Gabrielle shook her head miserably.

“Or broken my word to you?”

“But it is not the same,” she argued, and Yves could not help but give her a shake.

“It is precisely the same!” he insisted, his temper wearing thin that she was so determined to align him with such sorry company. “Gabrielle, use the wits you are graced with! Is it more fair to judge a man by the deeds of others or by his own deeds?”

She slanted him a mutinous glance. “His own.”

“And mine?”

Gabrielle sighed, clearly unable to avoid the concession. “Above contempt,” she admitted. “At least thus far.”

“Thus far! Thus far!” Yves stalked away from her in frustration, shoved a hand through his hair, then strode back to her side. “Am I never to win your trust? Must we spend the remainder of our days with you reserving judgment on my character?”

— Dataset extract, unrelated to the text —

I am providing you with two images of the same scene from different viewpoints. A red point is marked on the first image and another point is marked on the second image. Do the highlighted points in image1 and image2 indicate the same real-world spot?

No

“Only until you have nothing else to gain!”

“And what have I to gain from you now?”

Gabrielle lifted her chin. “My indifference to your dalliance with Adelys.”

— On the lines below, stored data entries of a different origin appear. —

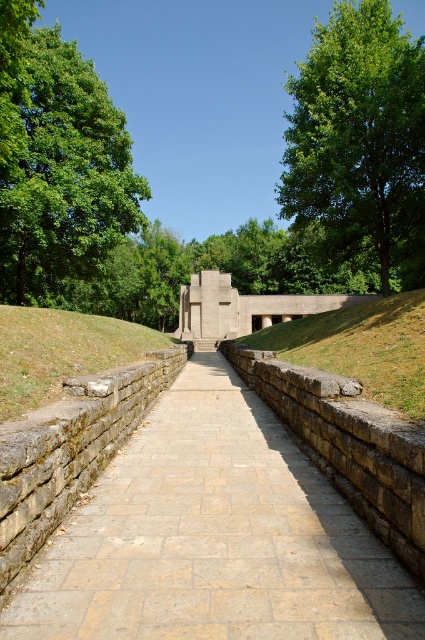
You are a gardener planning to trim the branches of the green leafy tree at left so that they do not overhang the stone paved path at center. Based on the scene description, can you confirm if the tree currently has branches extending over the path?

The stone paved path at center is positioned under green leafy tree at left, which means the tree does have branches extending over the path.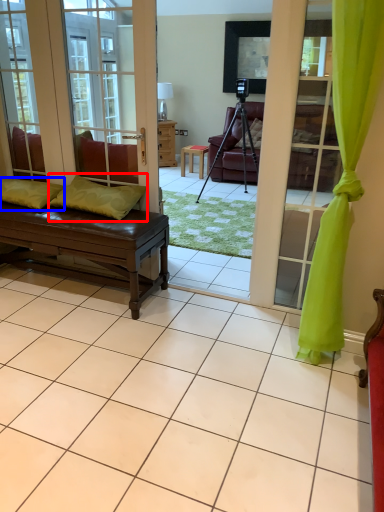
Question: Which of the following is the closest to the observer, pillow (highlighted by a red box) or pillow (highlighted by a blue box)?

Choices:
 (A) pillow
 (B) pillow

Answer: (A)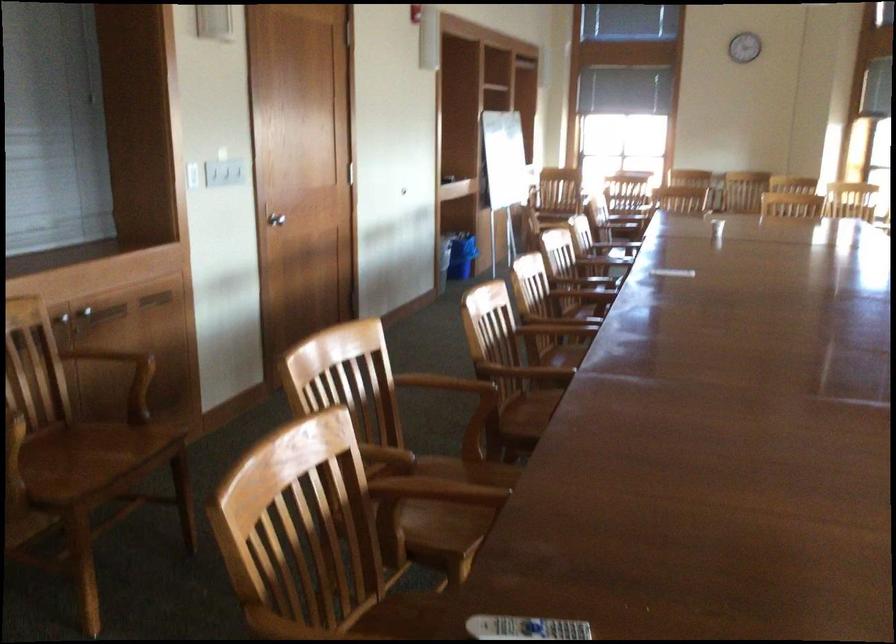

“Adelys,” Yves hissed, and felt his lips thin. “Let me review. I have wed you for Perricault alone, I have bedded you only to beget a son of my own blood and I am solicitous to you now only so that I may warm the bed of that bitch Adelys with a clear conscience.” He snorted in disdain, certain a woman had never infuriated him more. “What a relief it is that you do not hold my illegitimacy against me!”

Gabrielle folded her arms about herself. “You make it sound so unreasonable.”

“It
is
unreasonable!” Yves fairly bellowed. “I have done
nothing to earn your sorry opinion of my character!” He flung out his hands in frustration. “Surely it is not too much for a man to be judged by his own words and deeds alone!”

Gabrielle wiped away her tears and regarded Yves solemnly. To his dismay, he could not fathom a guess at her thoughts. “I have never seen you so angry before,” she observed quietly.